# U.S. air strike kills al Qaeda boss in Somalia



## evangilder (May 1, 2008)

Get some!  



> U.S. war planes killed an Islamist rebel said to be al Qaeda's leader in Somalia and as many as 30 other people on Thursday in Washington's biggest blow against an insurgency raging since 2007.
> 
> The rebels said Aden Hashi Ayro -- who led al Shabaab militants blamed for attacks on government troops and their Ethiopian allies -- died in the first major success for a string of U.S. air-strikes on Somali insurgents in the last year.
> 
> ...



U.S. air strike kills al Qaeda boss in Somalia - Yahoo! News


----------



## machine shop tom (May 1, 2008)

Two thoughts.

1) The bastards had it coming.

2) I'm guessing that the AC's were marking targets for something else to drop a laser-guided bomb to. AFAIK, the AC's can't drop bombs, which I woud think would explain the loud blasts and extensive damage better than 105mm shell fire.

tom


----------



## wilbur1 (May 1, 2008)

Freakin basterds got what they deserve


----------



## Gnomey (May 1, 2008)

wilbur1 said:


> Freakin basterds got what they deserve



Yep!


----------



## lesofprimus (May 1, 2008)

I Love This Sh!t.... USA USA USA USA!!!


----------



## Erich (May 1, 2008)

again it proves a point..............you can hide and then one day ..........WHAM ~

All I can say for relatives and friends serving over the mid-east killing off their cousins - kick their A**


----------



## timshatz (May 1, 2008)

Al-Quida retirement plan. A cell phone and a long coversation. Saves a lot of paperwork.


----------



## ToughOmbre (May 1, 2008)

That's a beautiful thing!

TO


----------



## Thorlifter (May 1, 2008)

"Infidel planes bombed Dusamareb," 

ha ha. I love it. 

If we are infidels, what does that make you, you sorry piece of s**t?


----------



## Lucky13 (May 2, 2008)

Long may they rest in.......HELL!


----------



## ccheese (May 2, 2008)

Like he says, you can run, but you cannot hide..... Couldn't happen to
a nicer guy !

Charles


----------



## <simon> (Aug 4, 2008)

Good old Yanks sure know how to deal with the 'trouble makers'!

Good on ya USA and thankyou for making the world that little bit safer


----------

* * * *

YOUR GOAL ->
In the forum thread on the Somalia air strike, whom did the rebels name as the man killed?

Page-level text extractions
* * * *

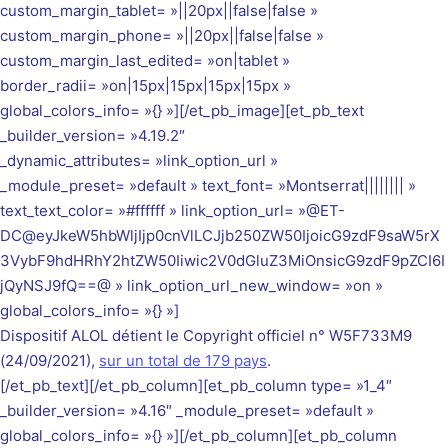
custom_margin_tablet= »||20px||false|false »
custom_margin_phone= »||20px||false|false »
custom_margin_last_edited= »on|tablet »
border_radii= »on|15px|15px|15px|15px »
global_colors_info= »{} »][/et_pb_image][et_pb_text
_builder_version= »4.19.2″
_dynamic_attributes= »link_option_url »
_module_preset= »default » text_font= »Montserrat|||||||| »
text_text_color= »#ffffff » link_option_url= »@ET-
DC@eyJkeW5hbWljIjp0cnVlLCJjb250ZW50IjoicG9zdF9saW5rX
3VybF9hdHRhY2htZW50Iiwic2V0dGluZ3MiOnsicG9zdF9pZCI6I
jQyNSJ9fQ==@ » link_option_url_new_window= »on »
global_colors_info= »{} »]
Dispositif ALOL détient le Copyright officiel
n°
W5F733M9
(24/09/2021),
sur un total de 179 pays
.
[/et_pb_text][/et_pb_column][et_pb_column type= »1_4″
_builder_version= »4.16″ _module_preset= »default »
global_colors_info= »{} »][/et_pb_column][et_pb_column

* * * *

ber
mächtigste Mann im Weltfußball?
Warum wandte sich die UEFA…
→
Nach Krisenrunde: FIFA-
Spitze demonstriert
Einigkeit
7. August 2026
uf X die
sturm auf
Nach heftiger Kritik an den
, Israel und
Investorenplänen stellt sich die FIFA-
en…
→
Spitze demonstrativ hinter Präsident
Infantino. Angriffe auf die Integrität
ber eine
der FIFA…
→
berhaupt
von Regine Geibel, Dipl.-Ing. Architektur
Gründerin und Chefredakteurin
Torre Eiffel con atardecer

* * * *

SOLUTION TO THIS TASK ->
Aden Hashi Ayro